4. Leave dough in pan & bake. Place the filled mold on a cookie sheet. Bake in a preheated oven. Check frequently for doneness. After the cookies bake and are removed from the oven, let them stand a minute or two. Then, unmold and arrange cookies right side up on a wire cake rack to cool.
SARAH SAYS: To make a 2-toned cookie: Mix up at least two colors of cookie dough, such as vanilla and chocolate, using the same base recipe. You can color sugar cookie dough with food color. Press a small amount of dough into the cavity of the mold that you want colored differently. Gently press the other color on top of that.
Cookie stamps come in all sorts of designs and shapes. They are pressed into cookie dough and then lifted, resulting in a design. Before baking, the designs are trimmed.
General tips for success:
1. Chill cookie dough if required in the recipe.
2. Spray Ceramic Stamps with a cooking oil spray. Lightly dust with flour. Tap the mold to remove any.
SARAH SAYS: You will have to re-flour the mold before each cookie, but do not re-oil it.
3. Take a piece of dough and roll it into approximately a 2-1/2-inch ball. Place several of them 4- to 5-inches apart on a greased cookie sheet.
4. Press each ball firmly with the stamp.
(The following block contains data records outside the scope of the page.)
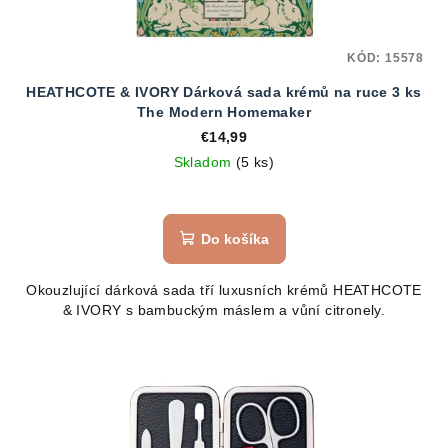
KÓD:
15578
HEATHCOTE & IVORY Dárková sada krémů na ruce 3 ks
The Modern Homemaker
€14,99
Skladom
(5 ks)
Do košíka
Okouzlující dárková sada tří luxusních krémů HEATHCOTE
& IVORY s bambuckým máslem a vůní citronely.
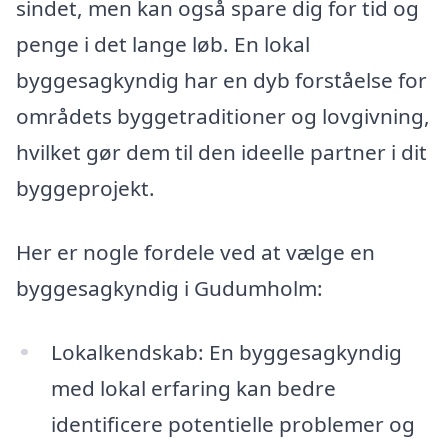
sindet, men kan også spare dig for tid og
penge i det lange løb. En lokal
byggesagkyndig har en dyb forståelse for
områdets byggetraditioner og lovgivning,
hvilket gør dem til den ideelle partner i dit
byggeprojekt.
Her er nogle fordele ved at vælge en
byggesagkyndig i Gudumholm:
Lokalkendskab: En byggesagkyndig
med lokal erfaring kan bedre
identificere potentielle problemer og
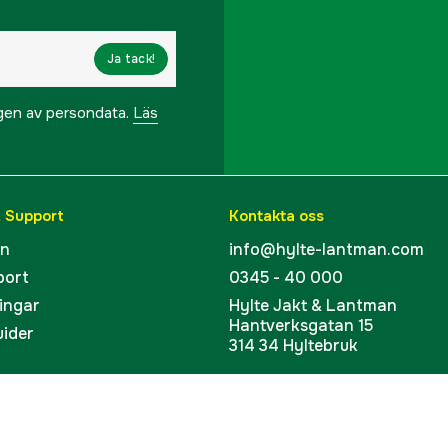
Ja tack!
ngen av persondata.
Läs
& Support
Kontakta oss
en
info@hylte-lantman.com
port
0345 - 40 000
ingar
Hylte Jakt & Lantman
Hantverksgatan 15
uider
314 34 Hyltebruk
kort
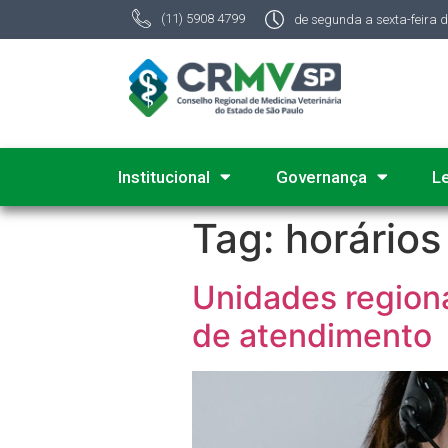
(11) 5908 4799
de segunda a sexta-feira 
Institucional
Governança
L
Tag:
horários
Unidades region
de atendimento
Before removing stamp, cut excess dough with a sharp knife around the edge. Remember that the edges of the cookie will generally crack from pressing the stamp into the dough; but not all of the time.
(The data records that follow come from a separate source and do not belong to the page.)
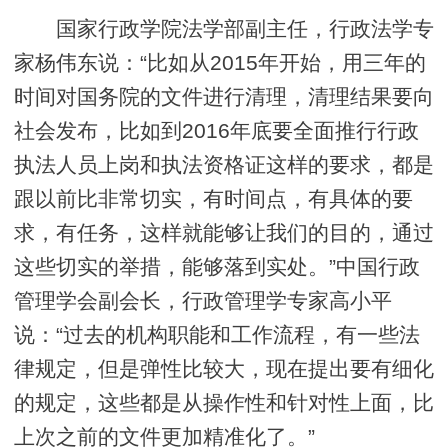
国家行政学院法学部副主任，行政法学专
家杨伟东说：“比如从2015年开始，用三年的
时间对国务院的文件进行清理，清理结果要向
社会发布，比如到2016年底要全面推行行政
执法人员上岗和执法资格证这样的要求，都是
跟以前比非常切实，有时间点，有具体的要
求，有任务，这样就能够让我们的目的，通过
这些切实的举措，能够落到实处。”中国行政
管理学会副会长，行政管理学专家高小平
说：“过去的机构职能和工作流程，有一些法
律规定，但是弹性比较大，现在提出要有细化
的规定，这些都是从操作性和针对性上面，比
上次之前的文件更加精准化了。”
5. Bake as directed until they just start to brown around the edges.
Are made by pressing square "tile shaped" molds in the cookie dough and then lifted, resulting in a beautiful design. Before baking, the designs are trimmed.
1. Mix-up dough recipe which holds its shape when baked. Chill dough if required in the recipe.
2. Lightly oil & flour your tile. Spray each tile with cooking spray. Gently press a a paper towel to wipe off excess. Dust the stamp with flour. Gently tap the edge of the tile on the counter to remove any excess flour.
SARAH SAYS: You will have to re-flour the mold before each cookie, but do not re-oil it.
3. Roll the dough into a oval shape big enough to accommodate the mold, and place about 4-inches apart on a baking sheet lined with parchment paper.
4. Press tile into the dough on cookie sheet. Before removing, use a sharp knife to trim around the edges. Carefully lift off tile.
5. Bake according to the recipe, until they just start to brown around the edges.
1. It's important to choose a cookie recipe that will keep its shape when baked, or its details will be lost.
2. The cookie dough should also be pliable for use in a mold. If it is too dry, the mold will not make a good impression on it and will crack easily.
3. Use an appropriate mold that is free of lead or other chemicals.
4. When a recipe says to oil and flour a mold or prepare it, it means: re-flour the mold before each cookie, but do not oil it again.
5. Spray the desired mold with a cooking spray; this I prefer. Or, use soft, not melted butter or shortening, and apply with a pastry brush. Make sure you get every nook and cranny. Lightly press with a paper towel to wipe out excess oil or butter.
6. To dust a mold with flour, apply a thin coat and tap around the mold so all surfaces are covered. Turn the mold over and tap it against the work surface to get rid of the excess.
7. If baking cookies out of the mold, place on a greased or preferably a parchment lined cookie sheet to bake.
8. Cool cookies right side up on a wire cake rack
9. Store cookies properly.
QUESTION: Can you bake cookie dough in a regular character pan used for cakes, or are the cookie pans different?
SARAH SAYS: Yes, you can use the character cake pans for cookies. Take your favorite cookie recipe that makes 2 dozen cookies or one package of refrigerator dough, lightly spray pan and then press dough into pan so it's not too thick, making it even on top. Bake according to package directions -- if you have a problem with the cookie baking all the way through, reduce the oven heat by 25 degrees F. Eat and enjoy!